### [Task description]
Copy the part of the Jung Ha-Yeon text that opens with "For the better" and closes with "New York City.", and swap "Weekend Dramas" for "Sunday Dramas".

Short dramas in the 1980s, especially MBC's 베스트셀러극장 (Bestseller Theater), had a higher budget, film-like running times, outdoor location shoots and ENG cameras, top stars and the most respected writers and directors. The peculiarity, hence the "bestseller" label, was that they were usually adaptations of popular Korean or foreign novels. This is how Jung started making a name for himself in the TV world. Be it MBC's version, or KBS' TV 문학관 (Literature Series), the story was the same: Jung's theater roots, his growing during the cultural renaissance of the 60s built his love for literature, allowing him to slowly establish his own style, with a very strong novel-like flow to his work you can still feel as of today.
For the better part of the 80s, Jung would continue alternating between short dramas adapted from domestic or foreign novels, and more mainstream fare, like the first, extremely successful 아내 (Wife) in 1983. With no Internet, radio's influence slowly waning and Chungmuro still dealing with repercussions from the 70s (despite Bae Chang-Ho's successes), TV became the average Korean family's entertainment venue of choice. Some of the most popular MBC shows, particularly the Weekend Dramas written by Kim Su-Hyeon, would record insane ratings of 70% and over, while Lee Byung-Hoon and Shin Bong-Seung's 조선왕조500년 (500 Years of Joseon Dynasty) drew an entirely new map for what concerned sageuk on TV. Despite this second Golden Age of Korean TV, Jung Ha-Yeon made an important decision in the late 80s. It was time for a change, decision which brought him to New York City.
Imagine this forty something Korean screenwriter, with a good twenty years of career back in his homeland. The praise of his peers, several prestigious awards, some really popular series in the tank and the prospect of a comfortable late career if he only wanted. But Jung's decision was called LaMaMa Theater, a small venue in lower Manhattan, one of the leading lights of the off-off-Broadway movement. Jung produced about a dozen plays there between 1988 and 1989, away from the tumultuous changes Korean Tv and Chungmuro were going through. Korea was on its way to democratization, SBS joined the ratings war, and a little drama called 여명의 눈동자 (Eyes of Dawn) was ready to change all the cards on the table.

### [The data]
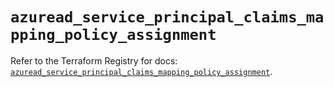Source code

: # `azuread_service_principal_claims_mapping_policy_assignment`

Refer to the Terraform Registry for docs: [`azuread_service_principal_claims_mapping_policy_assignment`](https://registry.terraform.io/providers/hashicorp/azuread/2.51.0/docs/resources/service_principal_claims_mapping_policy_assignment).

### [Problem solution]
For the better part of the 80s, Jung would continue alternating between short dramas adapted from domestic or foreign novels, and more mainstream fare, like the first, extremely successful 아내 (Wife) in 1983. With no Internet, radio's influence slowly waning and Chungmuro still dealing with repercussions from the 70s (despite Bae Chang-Ho's successes), TV became the average Korean family's entertainment venue of choice. Some of the most popular MBC shows, particularly the Sunday Dramas written by Kim Su-Hyeon, would record insane ratings of 70% and over, while Lee Byung-Hoon and Shin Bong-Seung's 조선왕조500년 (500 Years of Joseon Dynasty) drew an entirely new map for what concerned sageuk on TV. Despite this second Golden Age of Korean TV, Jung Ha-Yeon made an important decision in the late 80s. It was time for a change, decision which brought him to New York City.